■ **Selected excerpt**
■ ■ ■ ■
In terms of readiness, Botswana Insurance Fund Management (Bifm) CEO Clair Mathe-Lisenda believes the industry is ready. In any case, based on the recent statistics circulated by the Bank of Botswana (BoB), pension funds are not far off from intended onshore allocation. The intention is to be at around 38% this year which is where the market is. By December 2024, the industry will be at 41%, 44% by December 2025, 47% by December 2026 and 50% to be achieved not later than December 2027.
Opportunity costs
An interesting aspect of readiness is in terms of making sure that the industry minimises the opportunity costs that results from the repatriation of assets. Will the industry sway the risk-return waltz as it repatriates assets?
“That’s what is arguable, as to whether the industry is actually ready to get to the 50% without really disturbing the risk-return profile of the underlying investors and pension funds,” Mathe-Lisenda said.
The key thing for Mathe-Lisenda is not to just make sure that they bring some cash, but in the process, at least, from their perspective to make sure that “we also are mindful of our fiduciary responsibilities as service providers”.
“We need to make sure that we don’t forego any returns unnecessarily in the process,” she cautions, fearing the industry might not be as ready as the spotlight demands.
“We always decry and complain about market illiquidity, particularly when it comes to local equities. That is not likely to change as a result of regulatory changes.”
Abundant cash
The financial landscape, lush with cash, has limited absorptive capacity and calls for innovation. Jefferis sees it as a challenge – a puzzle unsolved. Botswana Public Officers Pension Fund (BPOPF) revealed during the conference its strategic asset allocation in fixed income is currently underutilised, with approximately P1.2 billion remaining uninvested. Moemedi Malindah, the CEO of BPOPF specified that the uninvested amount is held in cash.
“We talk about the money that is coming to Botswana as the key thing. But we have been struggling with many other things before them.”
■ ■ ■ ■
■ **Stored entries**
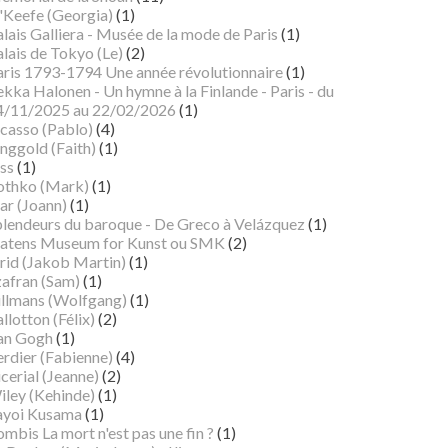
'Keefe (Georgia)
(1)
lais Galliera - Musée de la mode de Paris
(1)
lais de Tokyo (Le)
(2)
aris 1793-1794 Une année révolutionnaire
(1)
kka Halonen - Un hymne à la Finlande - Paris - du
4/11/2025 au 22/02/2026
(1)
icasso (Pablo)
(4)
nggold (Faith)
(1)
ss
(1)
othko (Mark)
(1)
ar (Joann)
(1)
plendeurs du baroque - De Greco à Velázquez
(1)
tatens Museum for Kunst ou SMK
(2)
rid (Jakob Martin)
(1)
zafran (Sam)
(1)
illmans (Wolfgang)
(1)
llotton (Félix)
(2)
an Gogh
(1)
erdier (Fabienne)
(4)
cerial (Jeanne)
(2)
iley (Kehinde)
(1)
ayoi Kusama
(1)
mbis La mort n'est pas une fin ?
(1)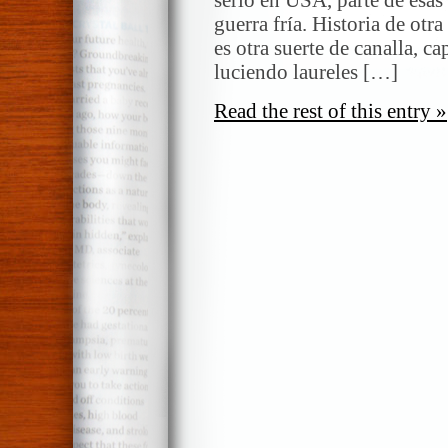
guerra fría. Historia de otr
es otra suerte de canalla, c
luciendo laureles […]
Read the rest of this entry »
■ ■ ■ ■
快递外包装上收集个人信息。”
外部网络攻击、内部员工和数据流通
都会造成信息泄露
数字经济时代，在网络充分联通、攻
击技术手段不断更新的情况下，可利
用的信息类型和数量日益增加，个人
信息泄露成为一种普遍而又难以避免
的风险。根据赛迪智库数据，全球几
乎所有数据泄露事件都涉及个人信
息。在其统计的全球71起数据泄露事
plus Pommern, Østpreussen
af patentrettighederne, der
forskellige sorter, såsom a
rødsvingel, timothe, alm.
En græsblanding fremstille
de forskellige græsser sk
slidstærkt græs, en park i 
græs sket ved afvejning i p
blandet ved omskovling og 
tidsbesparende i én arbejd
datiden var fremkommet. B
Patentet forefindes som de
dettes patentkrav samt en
■ ■ ■ ■
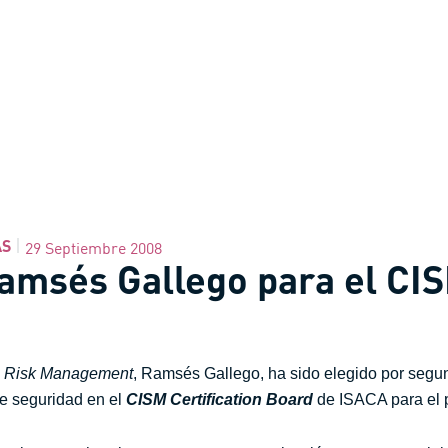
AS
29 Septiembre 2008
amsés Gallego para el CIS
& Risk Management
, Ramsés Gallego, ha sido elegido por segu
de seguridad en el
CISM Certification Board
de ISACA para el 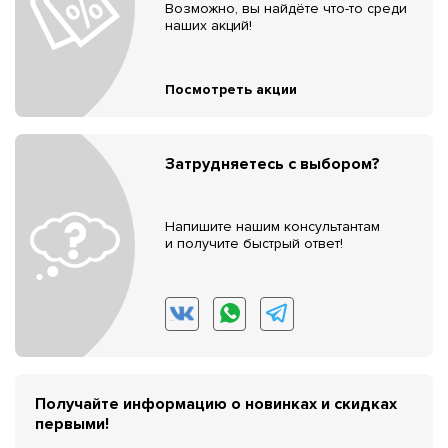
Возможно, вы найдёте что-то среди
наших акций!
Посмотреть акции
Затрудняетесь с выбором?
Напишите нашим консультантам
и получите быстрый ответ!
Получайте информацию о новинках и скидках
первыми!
■ ■ ■ ■
■ **What this exercise asks**
1 - Transcribe the article on pension fund readiness from "In terms of readiness, Botswana" up to and including "it repatriates assets?".
2 - Using the article on pension fund readiness, condense the paragraph beginning "The financial landscape, lush with cash" into a short bulleted list that keeps its main facts.
3 - List every onshore allocation percentage that the article on pension fund readiness gives, each paired with the date by which it is to be reached.

■ **Exercise solutions**
1 -
In terms of readiness, Botswana Insurance Fund Management (Bifm) CEO Clair Mathe-Lisenda believes the industry is ready. In any case, based on the recent statistics circulated by the Bank of Botswana (BoB), pension funds are not far off from intended onshore allocation. The intention is to be at around 38% this year which is where the market is. By December 2024, the industry will be at 41%, 44% by December 2025, 47% by December 2026 and 50% to be achieved not later than December 2027.
Opportunity costs
An interesting aspect of readiness is in terms of making sure that the industry minimises the opportunity costs that results from the repatriation of assets. Will the industry sway the risk-return waltz as it repatriates assets?

2 -
- The financial landscape has abundant cash but limited absorptive capacity, which calls for innovation.
- Jefferis sees this as an unsolved challenge.
- At the conference, the Botswana Public Officers Pension Fund (BPOPF) said its strategic asset allocation in fixed income is underutilized, with about P1.2 billion uninvested.
- BPOPF CEO Moemedi Malindah said the uninvested amount is held in cash.

3 -
- 38%: this year
- 41%: December 2024
- 44%: December 2025
- 47%: December 2026
- 50%: not later than December 2027